Landmark coordinate records:
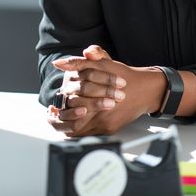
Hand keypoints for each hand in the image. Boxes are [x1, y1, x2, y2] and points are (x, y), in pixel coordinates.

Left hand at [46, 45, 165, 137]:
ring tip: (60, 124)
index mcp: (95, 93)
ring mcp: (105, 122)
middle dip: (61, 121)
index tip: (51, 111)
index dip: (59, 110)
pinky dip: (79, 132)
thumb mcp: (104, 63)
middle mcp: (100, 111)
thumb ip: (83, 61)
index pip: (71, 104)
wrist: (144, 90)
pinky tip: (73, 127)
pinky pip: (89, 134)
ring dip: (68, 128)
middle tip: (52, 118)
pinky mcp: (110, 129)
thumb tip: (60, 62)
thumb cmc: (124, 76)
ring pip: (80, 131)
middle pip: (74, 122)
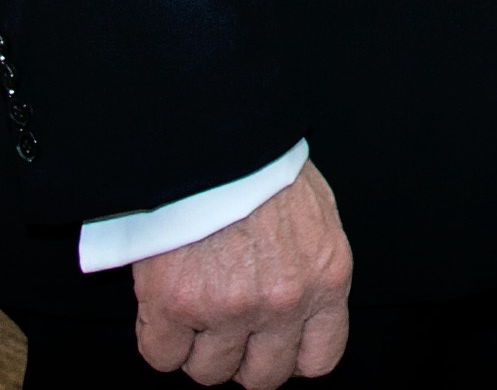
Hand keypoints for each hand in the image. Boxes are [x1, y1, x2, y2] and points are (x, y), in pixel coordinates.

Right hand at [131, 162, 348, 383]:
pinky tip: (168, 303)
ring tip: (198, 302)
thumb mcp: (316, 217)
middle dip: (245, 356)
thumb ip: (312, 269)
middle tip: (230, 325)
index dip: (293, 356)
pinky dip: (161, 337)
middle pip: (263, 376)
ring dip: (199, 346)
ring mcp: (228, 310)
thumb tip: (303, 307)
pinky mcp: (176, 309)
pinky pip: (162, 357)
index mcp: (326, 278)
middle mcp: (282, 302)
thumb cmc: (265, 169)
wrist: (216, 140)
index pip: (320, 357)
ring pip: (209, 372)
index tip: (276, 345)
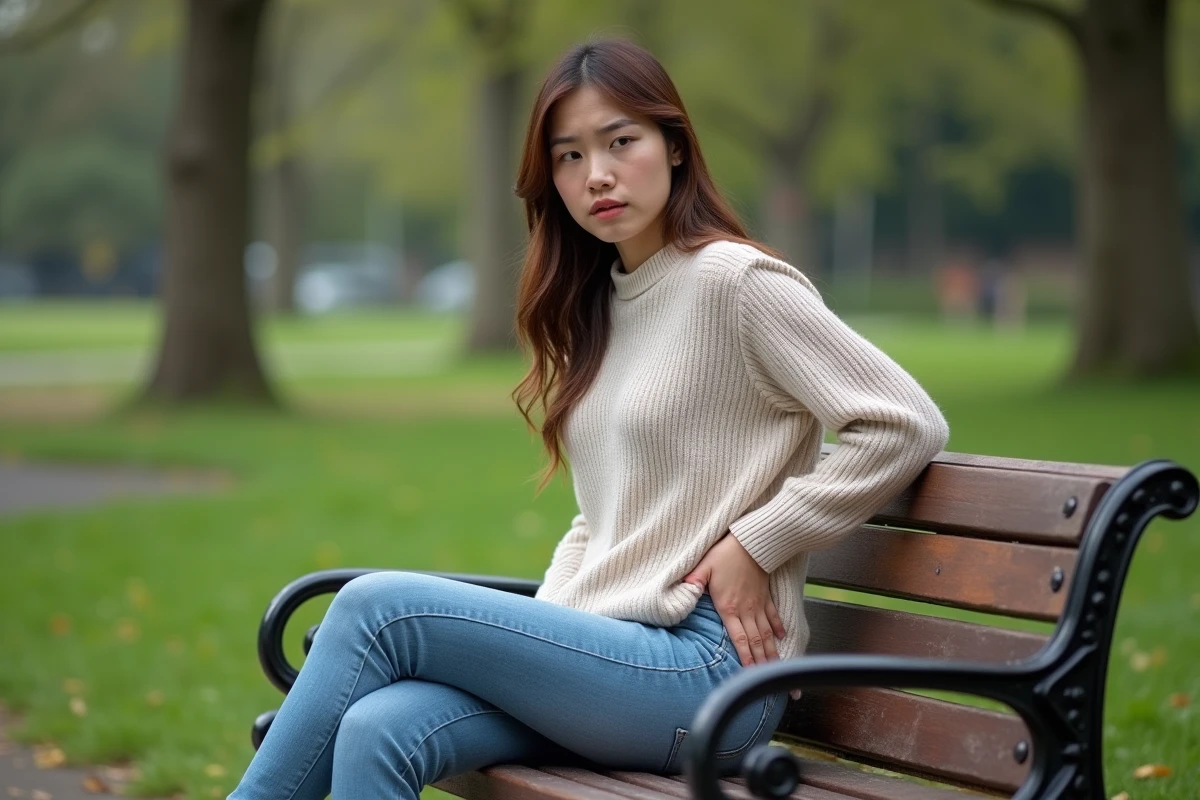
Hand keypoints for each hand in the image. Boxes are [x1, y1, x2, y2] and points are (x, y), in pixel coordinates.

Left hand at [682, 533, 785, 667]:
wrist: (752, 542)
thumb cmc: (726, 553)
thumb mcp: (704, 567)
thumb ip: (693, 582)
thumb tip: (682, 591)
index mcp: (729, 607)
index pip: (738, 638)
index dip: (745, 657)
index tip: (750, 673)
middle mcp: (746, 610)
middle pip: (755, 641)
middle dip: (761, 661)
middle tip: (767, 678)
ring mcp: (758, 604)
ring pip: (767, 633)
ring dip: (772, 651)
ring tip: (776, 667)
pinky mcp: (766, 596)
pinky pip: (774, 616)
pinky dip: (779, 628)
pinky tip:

EXERCISE
Reproduce every record word for word. The copy must contain no pictures.

TASK RESULT
Hand keypoints for each hand in the image. Boxes are [x1, y1, x2, y2] and points are (x, y), in pixel coordinates.

Left hand at [46, 45, 165, 137]:
ring tip: (60, 124)
index mcp: (95, 93)
ring mcp: (105, 122)
middle dip: (61, 121)
index tip: (51, 111)
index dip: (59, 110)
pinky dip: (79, 132)
thumb mcp: (104, 63)
middle mcp: (100, 111)
thumb ip: (83, 61)
index pip: (71, 104)
wrist: (144, 90)
pinky tip: (73, 127)
pinky pip: (89, 134)
ring dip: (68, 128)
middle tip: (52, 118)
pinky mcp: (110, 129)
thumb tip: (60, 62)
thumb cmc: (124, 76)
ring pip: (80, 131)
middle pip: (74, 122)
Hand keypoints for each hand in the image. Boxes are [x1, y1, x2, y2] and points are (x, y), in pixel coordinates.

Right hand at [131, 162, 348, 383]:
pinky tip: (168, 303)
ring tip: (198, 302)
thumb mcp: (316, 217)
middle dip: (245, 356)
thumb ip: (312, 269)
middle tip: (230, 325)
index dip: (293, 356)
pinky dip: (161, 337)
middle pip: (263, 376)
ring dip: (199, 346)
ring mcp: (228, 310)
thumb tip: (303, 307)
pinky mcp: (176, 309)
pinky pip: (162, 357)
index mcp: (326, 278)
middle mcp: (282, 302)
thumb cmc: (265, 169)
wrist: (216, 140)
index pip: (320, 357)
ring pip: (209, 372)
index tip: (276, 345)
Hand keypoints for each hand in the image. Boxes are [x1, y1, x2, y2] and points are (x, y), in pixel coordinates.

Left hand at [682, 533, 785, 667]:
wrist: (752, 542)
thumb cmc: (726, 553)
thumb mcp: (704, 567)
thumb ip: (693, 582)
thumb tip: (682, 591)
index mcp: (729, 607)
index pip: (738, 638)
index dip: (745, 657)
index tip: (750, 673)
middle mcp: (746, 610)
middle pip: (755, 641)
middle dip: (761, 661)
middle tip: (767, 678)
ring mcp: (758, 604)
ring pip: (767, 633)
ring dip: (772, 651)
ring tip: (776, 667)
pinky mcp: (766, 596)
pinky pip: (774, 616)
pinky dip: (779, 628)
pinky tip:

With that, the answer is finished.